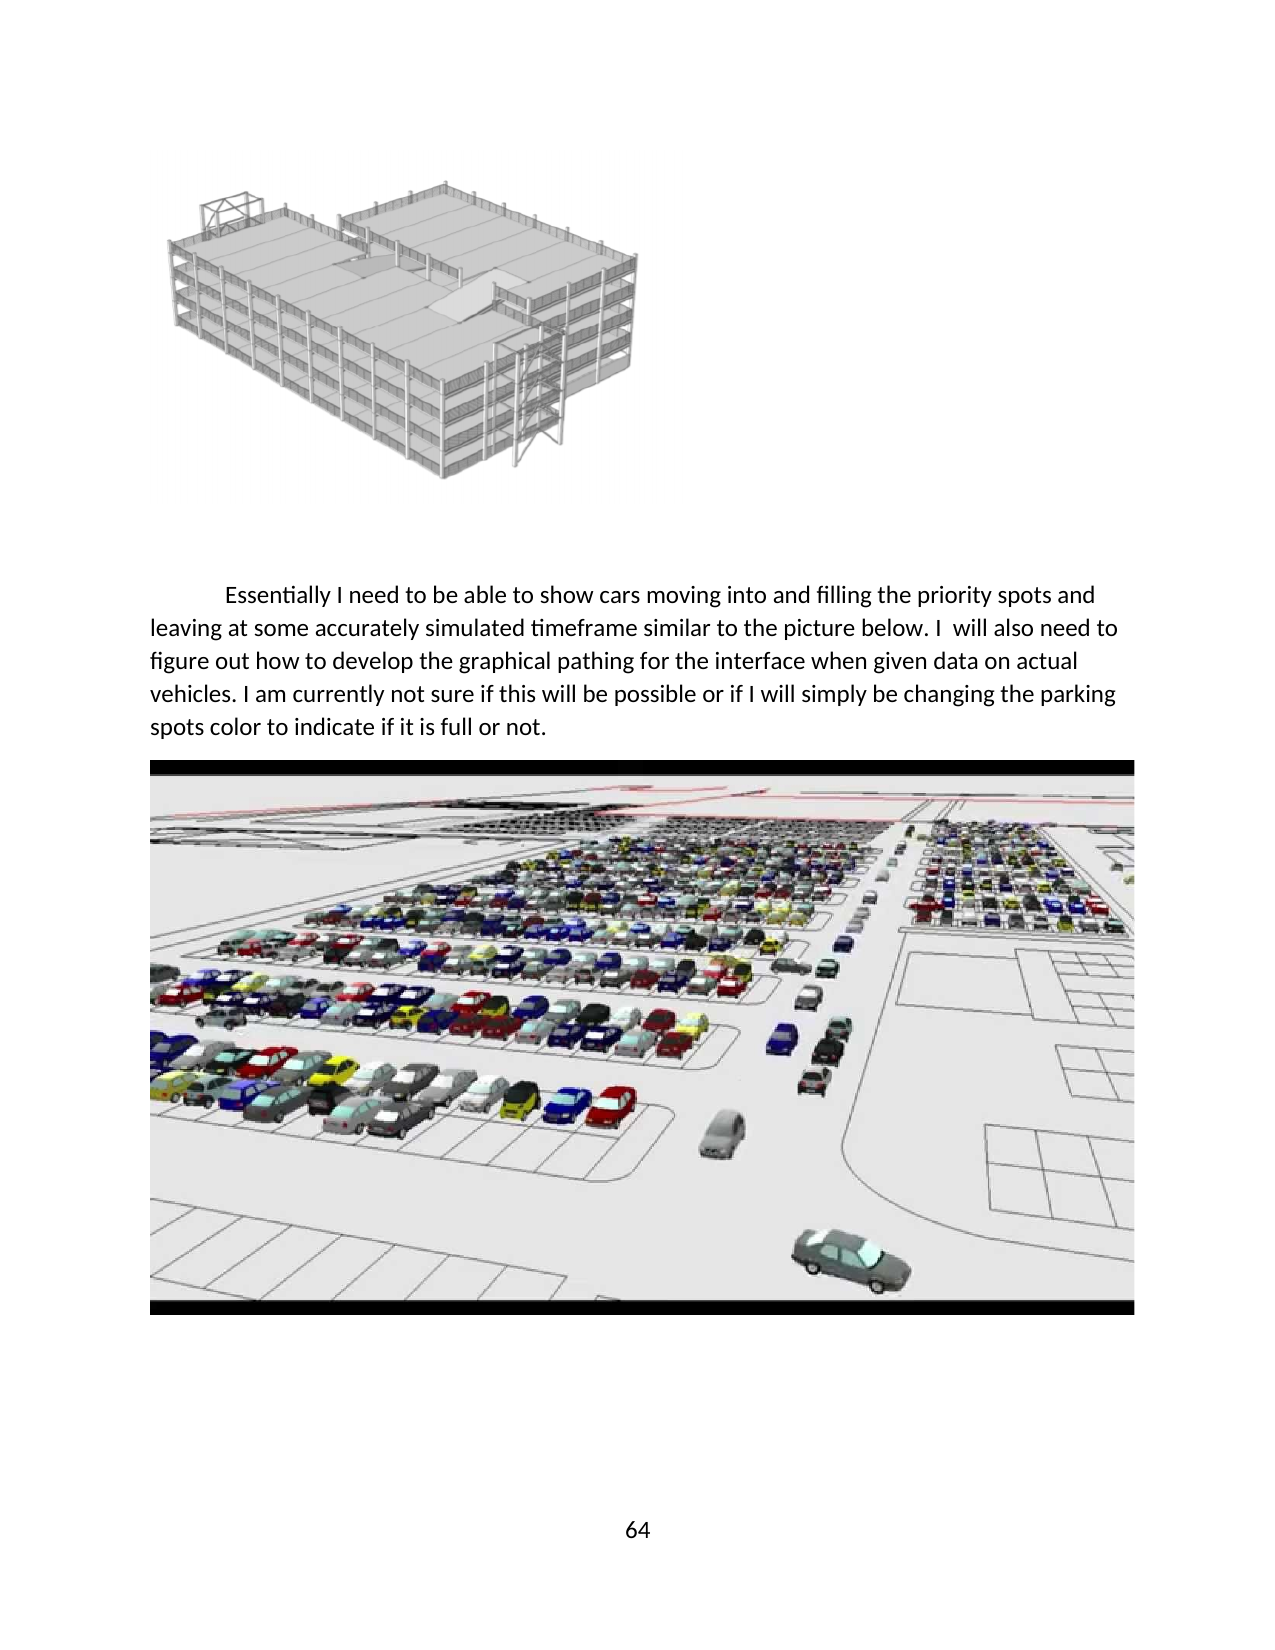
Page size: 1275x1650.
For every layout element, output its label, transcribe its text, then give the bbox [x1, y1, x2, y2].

picture [150, 150, 688, 504]
text Essentially I need to be able to show cars moving into and filling the priority spots and leaving at some accurately simulated timeframe similar to the picture below. I will also need to figure out how to develop the graphical pathing for the interface when given data on actual vehicles. I am currently not sure if this will be possible or if I will simply be changing the parking spots color to indicate if it is full or not. [150, 579, 1125, 742]
picture [150, 760, 1135, 1315]
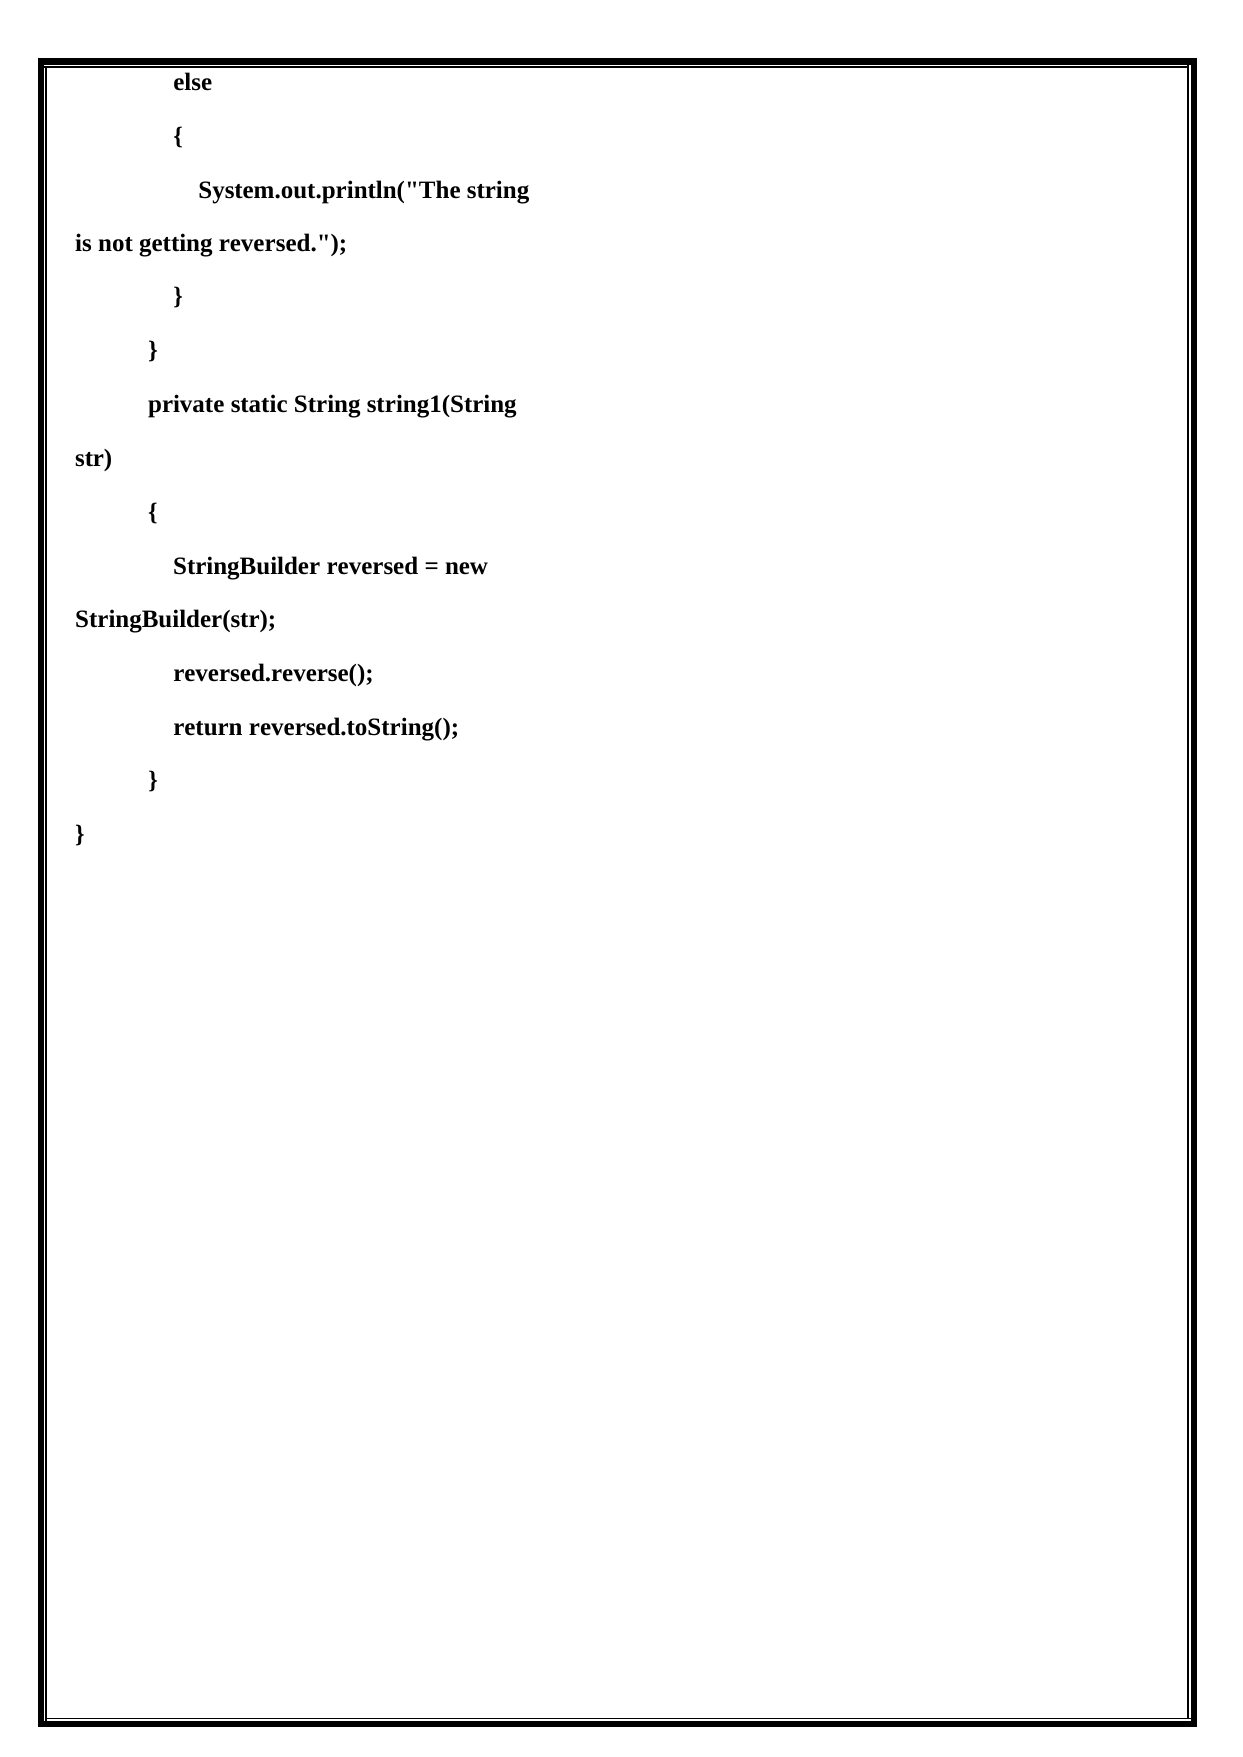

▸ **Directive**
Once the pictures are set aside, repeat the data above exactly.

▸ **Finished task**
Page size: 1275x1650.
For every layout element, output its label, transcribe its text, then give the bbox [x1, y1, x2, y2].

picture [150, 150, 688, 504]
text Essentially I need to be able to show cars moving into and filling the priority spots and leaving at some accurately simulated timeframe similar to the picture below. I will also need to figure out how to develop the graphical pathing for the interface when given data on actual vehicles. I am currently not sure if this will be possible or if I will simply be changing the parking spots color to indicate if it is full or not. [150, 579, 1125, 742]
picture [150, 760, 1135, 1315]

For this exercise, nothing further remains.